The next AB gov will be made up of WAPs and PC's, with the Libs, NDP, Greens, Repeople swept aside.

daveberta said...

Yeah, I hear that Dave Cournoyer is completely nuts...
Thanks for all the comments, folks.


Roman said...

Dave Cournoyer is indeed completely nuts. We've decided to find it charming.

Jason Ragan - A trvthseeker said...

Thanks everyone to the great feedback. Perhaps Anderson is not as moderate as I thought, but the optics of the defections looked good. They left not because their ideology didn't fit in the PC's, they left because they felt the PC's were doing a disservice to democracy. That just looks good.

I totally agree that the Liberals might have a chance if they got a leader like Bronconnier, but Bronco would have run if he felt that he could win. He didn't run and left the field open for a bunch lightweights.

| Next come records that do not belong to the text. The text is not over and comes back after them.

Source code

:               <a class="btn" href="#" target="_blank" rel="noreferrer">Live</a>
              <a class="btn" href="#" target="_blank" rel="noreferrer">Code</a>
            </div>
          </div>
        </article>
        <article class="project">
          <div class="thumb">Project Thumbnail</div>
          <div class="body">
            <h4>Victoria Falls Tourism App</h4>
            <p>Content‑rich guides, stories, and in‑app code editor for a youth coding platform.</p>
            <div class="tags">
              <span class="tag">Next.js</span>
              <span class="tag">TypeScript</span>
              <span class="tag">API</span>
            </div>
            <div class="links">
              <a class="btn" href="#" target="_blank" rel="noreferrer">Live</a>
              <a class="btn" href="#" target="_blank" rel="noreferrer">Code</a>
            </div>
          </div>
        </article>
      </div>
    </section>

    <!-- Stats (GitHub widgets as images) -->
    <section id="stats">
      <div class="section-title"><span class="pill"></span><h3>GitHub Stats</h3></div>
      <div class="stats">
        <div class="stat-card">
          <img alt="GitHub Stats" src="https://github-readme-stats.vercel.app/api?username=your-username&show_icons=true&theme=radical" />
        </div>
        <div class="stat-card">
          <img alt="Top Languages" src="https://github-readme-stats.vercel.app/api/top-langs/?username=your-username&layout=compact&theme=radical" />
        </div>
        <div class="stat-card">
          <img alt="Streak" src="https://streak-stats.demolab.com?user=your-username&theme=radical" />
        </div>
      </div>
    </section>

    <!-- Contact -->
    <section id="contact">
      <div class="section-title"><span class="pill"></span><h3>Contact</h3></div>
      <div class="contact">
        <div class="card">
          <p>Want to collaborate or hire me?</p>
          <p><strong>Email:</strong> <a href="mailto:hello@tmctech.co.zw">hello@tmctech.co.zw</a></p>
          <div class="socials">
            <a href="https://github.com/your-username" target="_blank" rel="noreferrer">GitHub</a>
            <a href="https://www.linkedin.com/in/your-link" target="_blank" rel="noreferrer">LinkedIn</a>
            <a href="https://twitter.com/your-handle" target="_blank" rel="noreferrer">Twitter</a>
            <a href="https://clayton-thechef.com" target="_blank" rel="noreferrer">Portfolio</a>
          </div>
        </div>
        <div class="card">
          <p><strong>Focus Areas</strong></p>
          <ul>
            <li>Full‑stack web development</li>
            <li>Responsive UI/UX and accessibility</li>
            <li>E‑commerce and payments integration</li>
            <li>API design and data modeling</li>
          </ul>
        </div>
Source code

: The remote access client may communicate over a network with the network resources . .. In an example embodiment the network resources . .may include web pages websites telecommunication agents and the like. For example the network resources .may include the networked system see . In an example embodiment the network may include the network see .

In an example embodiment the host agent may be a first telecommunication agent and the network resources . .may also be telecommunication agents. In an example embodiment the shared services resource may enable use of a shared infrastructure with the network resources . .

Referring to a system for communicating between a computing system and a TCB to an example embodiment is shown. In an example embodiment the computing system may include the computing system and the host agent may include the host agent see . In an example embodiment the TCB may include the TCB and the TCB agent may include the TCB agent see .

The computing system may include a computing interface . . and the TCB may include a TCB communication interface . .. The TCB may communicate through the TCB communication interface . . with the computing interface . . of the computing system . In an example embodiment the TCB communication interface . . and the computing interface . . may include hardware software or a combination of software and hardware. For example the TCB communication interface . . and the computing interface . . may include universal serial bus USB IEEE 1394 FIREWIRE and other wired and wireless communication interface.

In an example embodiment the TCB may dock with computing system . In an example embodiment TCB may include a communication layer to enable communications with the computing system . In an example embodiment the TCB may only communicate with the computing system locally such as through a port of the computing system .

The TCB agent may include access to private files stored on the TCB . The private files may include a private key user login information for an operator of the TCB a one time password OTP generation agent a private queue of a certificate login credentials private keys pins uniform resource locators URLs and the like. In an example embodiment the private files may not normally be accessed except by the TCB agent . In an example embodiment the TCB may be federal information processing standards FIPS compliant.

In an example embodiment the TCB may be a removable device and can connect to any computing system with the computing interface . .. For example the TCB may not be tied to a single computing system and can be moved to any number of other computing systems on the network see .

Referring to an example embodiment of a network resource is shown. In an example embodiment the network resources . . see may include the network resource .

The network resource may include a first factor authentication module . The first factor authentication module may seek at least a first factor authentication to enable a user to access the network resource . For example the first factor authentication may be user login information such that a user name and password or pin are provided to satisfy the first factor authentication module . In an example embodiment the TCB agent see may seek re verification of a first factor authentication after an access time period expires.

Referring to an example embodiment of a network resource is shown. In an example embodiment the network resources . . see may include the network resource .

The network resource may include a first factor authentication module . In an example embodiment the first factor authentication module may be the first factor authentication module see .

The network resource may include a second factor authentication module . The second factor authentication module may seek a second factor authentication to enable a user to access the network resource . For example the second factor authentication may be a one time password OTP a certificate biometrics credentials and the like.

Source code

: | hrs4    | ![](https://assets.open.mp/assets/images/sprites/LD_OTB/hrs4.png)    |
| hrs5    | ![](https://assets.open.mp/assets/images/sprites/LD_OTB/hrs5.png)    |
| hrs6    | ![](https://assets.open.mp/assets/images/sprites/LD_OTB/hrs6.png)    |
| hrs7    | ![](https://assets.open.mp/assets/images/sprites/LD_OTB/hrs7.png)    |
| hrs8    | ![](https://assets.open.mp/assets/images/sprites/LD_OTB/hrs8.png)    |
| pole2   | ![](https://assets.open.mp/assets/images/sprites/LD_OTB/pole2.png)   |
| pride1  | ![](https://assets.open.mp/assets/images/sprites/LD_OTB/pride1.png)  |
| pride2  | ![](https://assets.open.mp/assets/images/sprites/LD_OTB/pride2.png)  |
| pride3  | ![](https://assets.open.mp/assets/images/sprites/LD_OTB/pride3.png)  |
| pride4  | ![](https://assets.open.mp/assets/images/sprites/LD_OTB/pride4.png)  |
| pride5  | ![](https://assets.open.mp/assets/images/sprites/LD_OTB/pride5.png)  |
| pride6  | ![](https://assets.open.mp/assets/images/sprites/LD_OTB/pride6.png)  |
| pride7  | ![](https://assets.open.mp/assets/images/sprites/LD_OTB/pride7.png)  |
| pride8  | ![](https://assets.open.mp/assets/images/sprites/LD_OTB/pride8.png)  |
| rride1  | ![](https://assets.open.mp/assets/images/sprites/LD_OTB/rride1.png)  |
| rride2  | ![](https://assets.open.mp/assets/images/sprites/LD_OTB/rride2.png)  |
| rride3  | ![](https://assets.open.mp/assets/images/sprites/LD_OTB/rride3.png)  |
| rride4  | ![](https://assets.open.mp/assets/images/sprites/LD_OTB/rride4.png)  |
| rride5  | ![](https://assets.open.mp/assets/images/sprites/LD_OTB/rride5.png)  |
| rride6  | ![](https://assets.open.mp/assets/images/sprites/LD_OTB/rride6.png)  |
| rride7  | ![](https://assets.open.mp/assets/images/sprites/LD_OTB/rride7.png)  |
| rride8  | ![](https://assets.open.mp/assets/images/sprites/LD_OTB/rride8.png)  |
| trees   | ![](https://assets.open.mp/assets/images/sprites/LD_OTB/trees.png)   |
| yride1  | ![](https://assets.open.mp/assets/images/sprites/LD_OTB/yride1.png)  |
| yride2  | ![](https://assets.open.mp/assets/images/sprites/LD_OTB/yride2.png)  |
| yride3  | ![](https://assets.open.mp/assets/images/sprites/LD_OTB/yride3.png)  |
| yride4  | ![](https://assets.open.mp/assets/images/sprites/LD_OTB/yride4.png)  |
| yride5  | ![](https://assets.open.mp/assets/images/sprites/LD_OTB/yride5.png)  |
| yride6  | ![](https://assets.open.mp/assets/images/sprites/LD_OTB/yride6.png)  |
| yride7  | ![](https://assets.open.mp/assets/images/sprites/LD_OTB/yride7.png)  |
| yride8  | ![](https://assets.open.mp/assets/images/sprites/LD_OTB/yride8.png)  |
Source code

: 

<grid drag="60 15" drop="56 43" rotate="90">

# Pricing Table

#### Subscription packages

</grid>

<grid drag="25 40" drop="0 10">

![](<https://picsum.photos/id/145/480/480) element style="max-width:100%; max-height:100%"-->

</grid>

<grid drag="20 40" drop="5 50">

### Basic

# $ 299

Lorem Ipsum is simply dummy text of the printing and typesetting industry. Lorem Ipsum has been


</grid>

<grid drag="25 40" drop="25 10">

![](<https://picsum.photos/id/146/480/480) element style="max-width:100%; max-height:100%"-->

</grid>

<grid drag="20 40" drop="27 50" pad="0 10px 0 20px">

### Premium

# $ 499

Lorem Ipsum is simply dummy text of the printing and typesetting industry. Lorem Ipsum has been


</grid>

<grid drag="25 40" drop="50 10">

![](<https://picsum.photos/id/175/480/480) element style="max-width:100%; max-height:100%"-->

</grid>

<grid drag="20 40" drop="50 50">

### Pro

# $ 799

Thanks again for all the comments!

jerrymacgp said...

I disagree that the progressive side does not have an articulate spokesperson. Although Liberal leader Dr. Swann may not be spellbinding, NDP leader Brian Mason is a highly effective communicator. The issue is the Liberal-leaning Alberta media that give the Grits more ink than the NDP. (Paradoxically, the small-c conservative Suns often give the NDP better coverage than the Journal-Herald). It doesn't matter how well you present your message if nobody hears it.

Anonymous said...

Ken Chapman is wrong, as usual. Bill 44 is one of the most progressive pieces of pro-family legislation in this nation's history. Any argument against it denies parental choice. We need bill 44.

Anonymous said...

Ken Chapman is an idiot.

The Sexual Sterilization Act was put in by the United Farmers Government.